#### [SELECTED EXTRACT]
+--
Abstract
Purpose: :
The dice mutation arose spontaneously on the B6.129S7–Ifingr1<tm1Agt> background. Mice homozygous for the dice mutation exhibit diminished cone electroretinogram (ERG) readings at three weeks of age. The purpose of this study was to determine the chromosomal location of the dice mutation and to identify the molecular lesion underlying the dice phenotype.
Methods: :
Mice homozygous for the dice mutation were mated to DBA/2J mice to produce F1 progeny. The F1 progeny were then intercrossed to produce 199 F2 mice that were phenotyped by electroretinography. The Fine Mapping Laboratory at The Jackson Laboratory pooled DNA samples from the first 15 dice F2 mutant mice and performed a genome scan against pooled DNA from phenotypically normal littermates. Strongest bias for B6 alleles was obtained on chromosome 12, for markers D12Mit190 (56.4 megabases or Mb) and D12Mit5 (77.7 Mb). Refinement of the map position was achieved by genotyping mice recombinant between these two markers with closely spaced simple sequence length polymorphism (SSLP) markers that mapped within the critical region on chromosome 12.
+--
#### [INFORMATION PROVIDED]
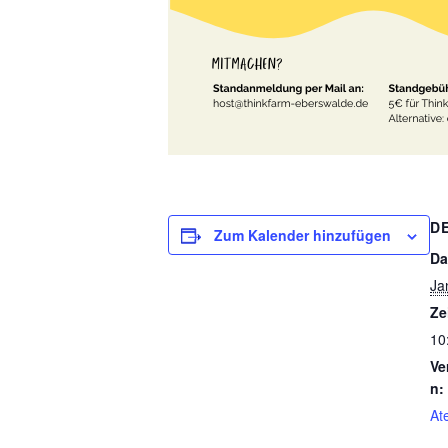
D
Zum Kalender hinzufügen
Da
Ja
Ze
10
Ve
n:
Ate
+--
#### [EXERCISE GOAL]
Carry the abstract on mapping the dice mutation forward from its final sentence. The entries come from a different source than the abstract on the dice mutation.

#### [RESULT OF THIS TASK]
Results: :
The dice mutation maps to a 2.9 Mb region on chromosome 12, between markers D12Mit286 (72.9 Mb) and D12Mit4 (75.8 Mb) based on 398 meioses from a B6.129S7–Ifngr1<tm1Agt>/J–dice X DBA/2J intercross. Contained within this region are 19 annotated and 7 novel genes.
Conclusions: :
The dice mutation causes a phenotype of early–onset cone dysfunction with variable rod involvement. As none of the genes within the dice critical region have been reported to be involved in cone development/function, it appears that the dice mutation is a novel model of attenuated cone ERG response. Identification of the precise genetic lesion underlying the dice mutant phenotype will allow for the development of a screen to identify potential genetic defects in human patients with cone ERG disorders who lack mutations in previously identified cone dystrophy genes.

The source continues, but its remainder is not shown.